__Records for this task__:
..........

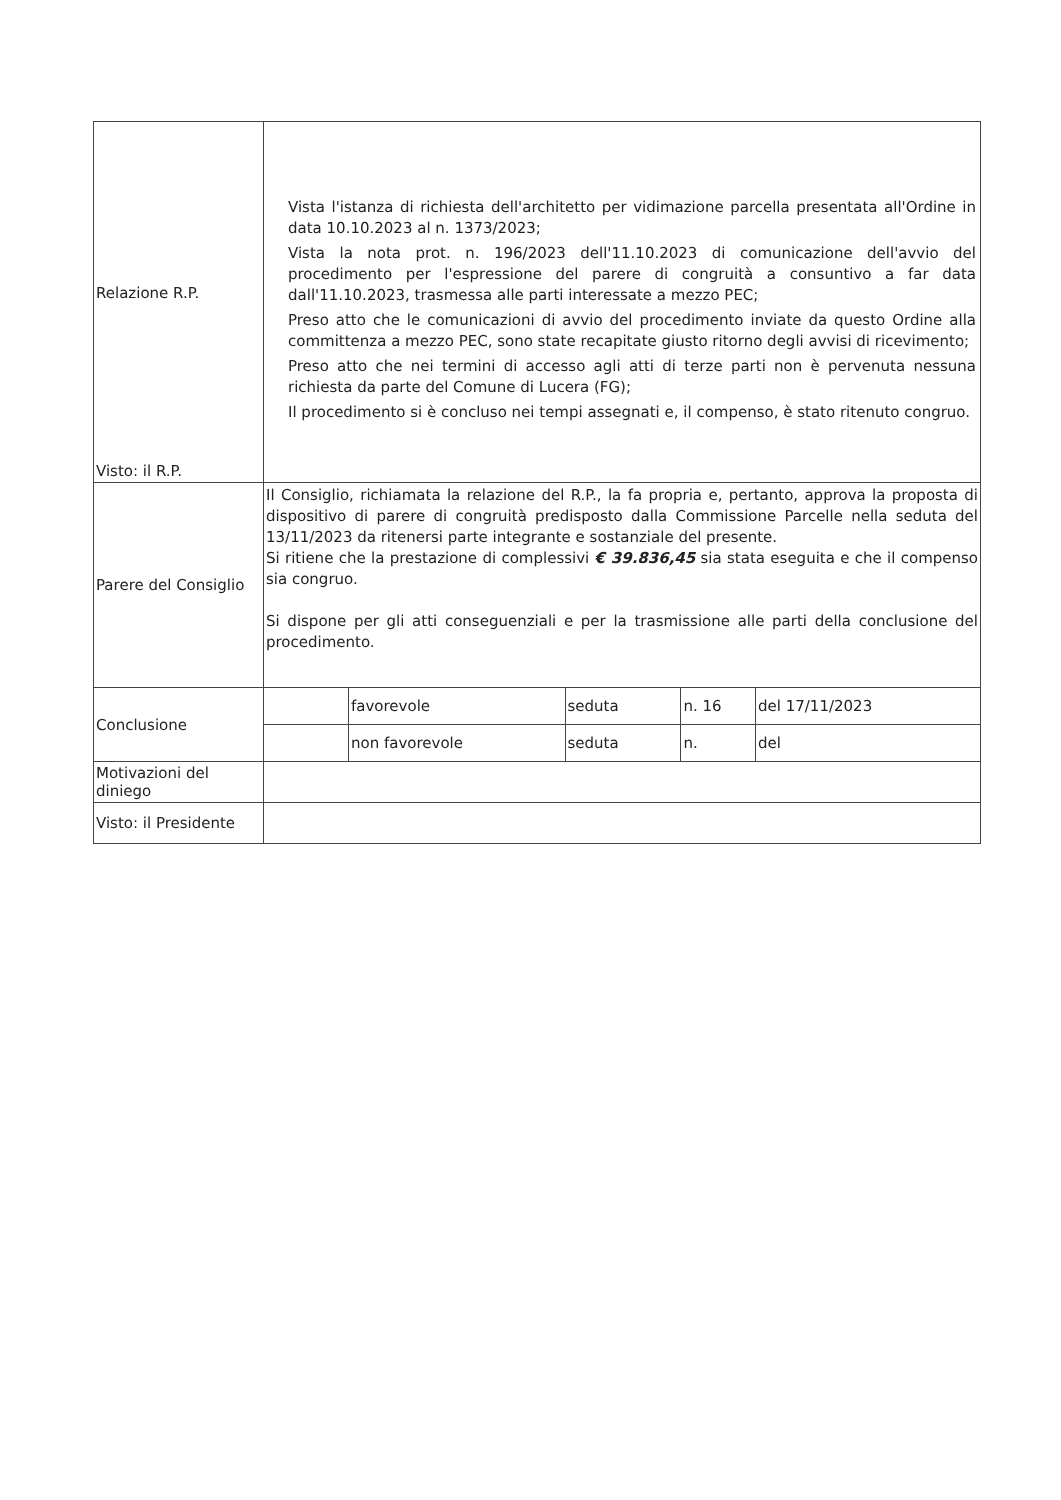| Relazione R.P. Visto: il R.P. | Vista l'istanza di richiesta dell'architetto per vidimazione parcella presentata all'Ordine in data 10.10.2023 al n. 1373/2023; Vista la nota prot. n. 196/2023 dell'11.10.2023 di comunicazione dell'avvio del procedimento per l'espressione del parere di congruità a consuntivo a far data dall'11.10.2023, trasmessa alle parti interessate a mezzo PEC; Preso atto che le comunicazioni di avvio del procedimento inviate da questo Ordine alla committenza a mezzo PEC, sono state recapitate giusto ritorno degli avvisi di ricevimento; Preso atto che nei termini di accesso agli atti di terze parti non è pervenuta nessuna richiesta da parte del Comune di Lucera (FG); Il procedimento si è concluso nei tempi assegnati e, il compenso, è stato ritenuto congruo. | | | | |
| Parere del Consiglio | Il Consiglio, richiamata la relazione del R.P., la fa propria e, pertanto, approva la proposta di dispositivo di parere di congruità predisposto dalla Commissione Parcelle nella seduta del 13/11/2023 da ritenersi parte integrante e sostanziale del presente. Si ritiene che la prestazione di complessivi € 39.836,45 sia stata eseguita e che il compenso sia congruo. Si dispone per gli atti conseguenziali e per la trasmissione alle parti della conclusione del procedimento. | | | | |
| Conclusione | | favorevole | seduta | n. 16 | del 17/11/2023 |
| | | non favorevole | seduta | n. | del |
| Motivazioni del diniego | | | | | |
| Visto: il Presidente | | | | | |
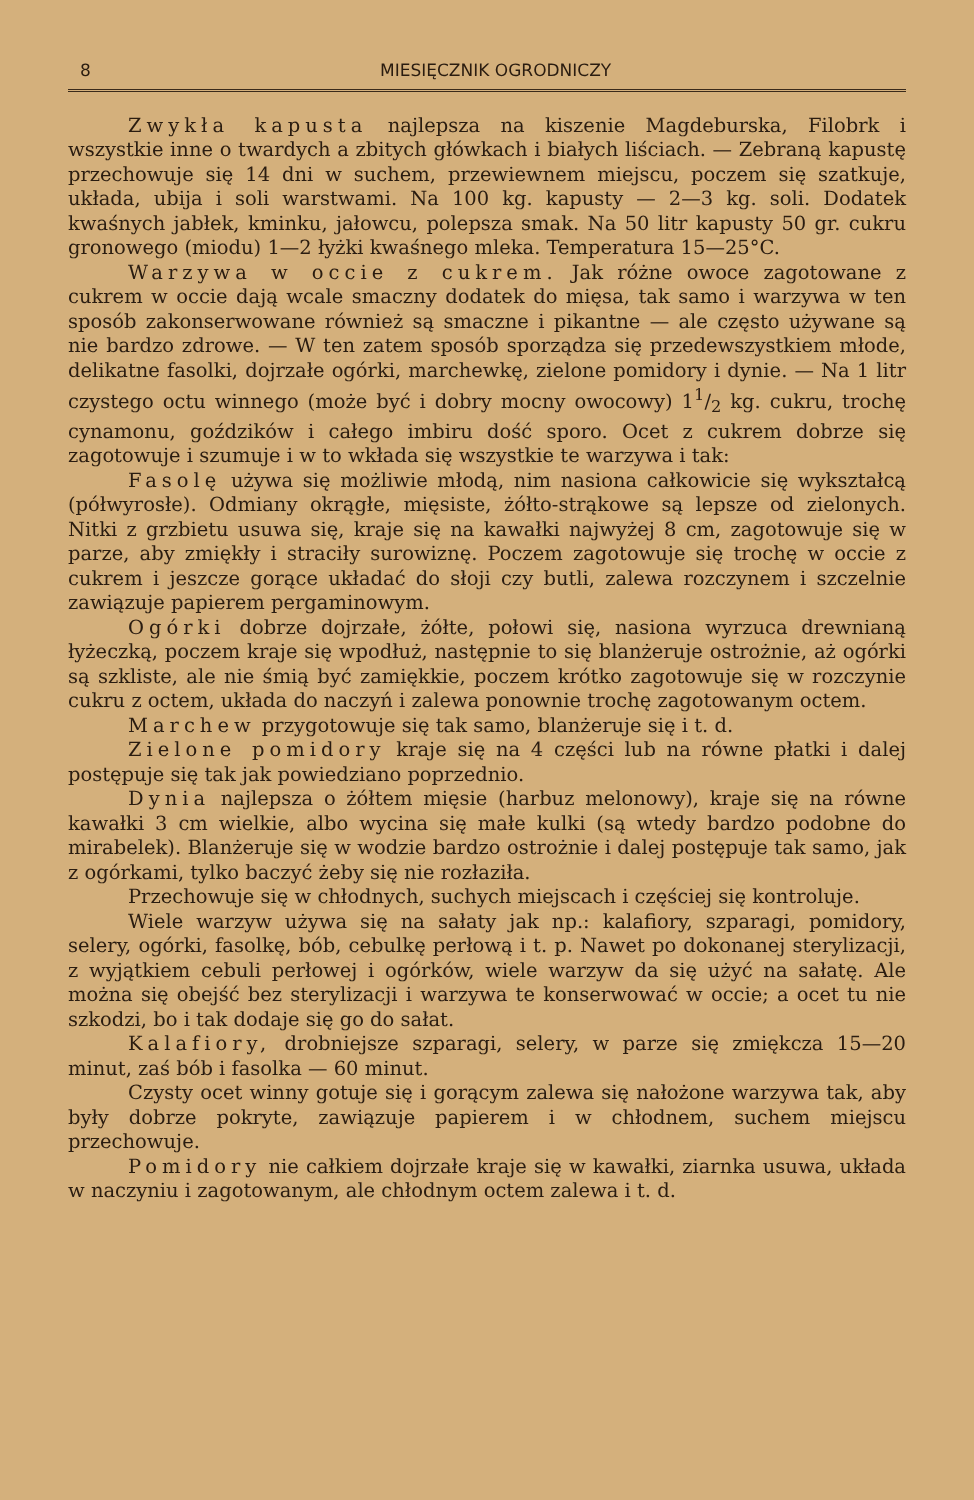8 MIESIĘCZNIK OGRODNICZY
Zwykła kapusta najlepsza na kiszenie Magdeburska, Filobrk i wszystkie inne o twardych a zbitych główkach i białych liściach. — Zebraną kapustę przechowuje się 14 dni w suchem, przewiewnem miejscu, poczem się szatkuje, układa, ubija i soli warstwami. Na 100 kg. kapusty — 2—3 kg. soli. Dodatek kwaśnych jabłek, kminku, jałowcu, polepsza smak. Na 50 litr kapusty 50 gr. cukru gronowego (miodu) 1—2 łyżki kwaśnego mleka. Temperatura 15—25°C.
Warzywa w occie z cukrem. Jak różne owoce zagotowane z cukrem w occie dają wcale smaczny dodatek do mięsa, tak samo i warzywa w ten sposób zakonserwowane również są smaczne i pikantne — ale często używane są nie bardzo zdrowe. — W ten zatem sposób sporządza się przedewszystkiem młode, delikatne fasolki, dojrzałe ogórki, marchewkę, zielone pomidory i dynie. — Na 1 litr czystego octu winnego (może być i dobry mocny owocowy) 11/2 kg. cukru, trochę cynamonu, goździków i całego imbiru dość sporo. Ocet z cukrem dobrze się zagotowuje i szumuje i w to wkłada się wszystkie te warzywa i tak:
Fasolę używa się możliwie młodą, nim nasiona całkowicie się wykształcą (półwyrosłe). Odmiany okrągłe, mięsiste, żółto-strąkowe są lepsze od zielonych. Nitki z grzbietu usuwa się, kraje się na kawałki najwyżej 8 cm, zagotowuje się w parze, aby zmiękły i straciły surowiznę. Poczem zagotowuje się trochę w occie z cukrem i jeszcze gorące układać do słoji czy butli, zalewa rozczynem i szczelnie zawiązuje papierem pergaminowym.
Ogórki dobrze dojrzałe, żółte, połowi się, nasiona wyrzuca drewnianą łyżeczką, poczem kraje się wpodłuż, następnie to się blanżeruje ostrożnie, aż ogórki są szkliste, ale nie śmią być zamiękkie, poczem krótko zagotowuje się w rozczynie cukru z octem, układa do naczyń i zalewa ponownie trochę zagotowanym octem.
Marchew przygotowuje się tak samo, blanżeruje się i t. d.
Zielone pomidory kraje się na 4 części lub na równe płatki i dalej postępuje się tak jak powiedziano poprzednio.
Dynia najlepsza o żółtem mięsie (harbuz melonowy), kraje się na równe kawałki 3 cm wielkie, albo wycina się małe kulki (są wtedy bardzo podobne do mirabelek). Blanżeruje się w wodzie bardzo ostrożnie i dalej postępuje tak samo, jak z ogórkami, tylko baczyć żeby się nie rozłaziła.
Przechowuje się w chłodnych, suchych miejscach i częściej się kontroluje.
Wiele warzyw używa się na sałaty jak np.: kalafiory, szparagi, pomidory, selery, ogórki, fasolkę, bób, cebulkę perłową i t. p. Nawet po dokonanej sterylizacji, z wyjątkiem cebuli perłowej i ogórków, wiele warzyw da się użyć na sałatę. Ale można się obejść bez sterylizacji i warzywa te konserwować w occie; a ocet tu nie szkodzi, bo i tak dodaje się go do sałat.
Kalafiory, drobniejsze szparagi, selery, w parze się zmiękcza 15—20 minut, zaś bób i fasolka — 60 minut.
Czysty ocet winny gotuje się i gorącym zalewa się nałożone warzywa tak, aby były dobrze pokryte, zawiązuje papierem i w chłodnem, suchem miejscu przechowuje.
Pomidory nie całkiem dojrzałe kraje się w kawałki, ziarnka usuwa, układa w naczyniu i zagotowanym, ale chłodnym octem zalewa i t. d.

..........

__Exercise instructions__:
In the records, which lines mention the word "zagotowuje"? Copy those lines.

__Expected answer__:
Warzywa w occie z cukrem. Jak różne owoce zagotowane z cukrem w occie dają wcale smaczny dodatek do mięsa, tak samo i warzywa w ten sposób zakonserwowane również są smaczne i pikantne — ale często używane są nie bardzo zdrowe. — W ten zatem sposób sporządza się przedewszystkiem młode, delikatne fasolki, dojrzałe ogórki, marchewkę, zielone pomidory i dynie. — Na 1 litr czystego octu winnego (może być i dobry mocny owocowy) 11/2 kg. cukru, trochę cynamonu, goździków i całego imbiru dość sporo. Ocet z cukrem dobrze się zagotowuje i szumuje i w to wkłada się wszystkie te warzywa i tak:
Fasolę używa się możliwie młodą, nim nasiona całkowicie się wykształcą (półwyrosłe). Odmiany okrągłe, mięsiste, żółto-strąkowe są lepsze od zielonych. Nitki z grzbietu usuwa się, kraje się na kawałki najwyżej 8 cm, zagotowuje się w parze, aby zmiękły i straciły surowiznę. Poczem zagotowuje się trochę w occie z cukrem i jeszcze gorące układać do słoji czy butli, zalewa rozczynem i szczelnie zawiązuje papierem pergaminowym.
Ogórki dobrze dojrzałe, żółte, połowi się, nasiona wyrzuca drewnianą łyżeczką, poczem kraje się wpodłuż, następnie to się blanżeruje ostrożnie, aż ogórki są szkliste, ale nie śmią być zamiękkie, poczem krótko zagotowuje się w rozczynie cukru z octem, układa do naczyń i zalewa ponownie trochę zagotowanym octem.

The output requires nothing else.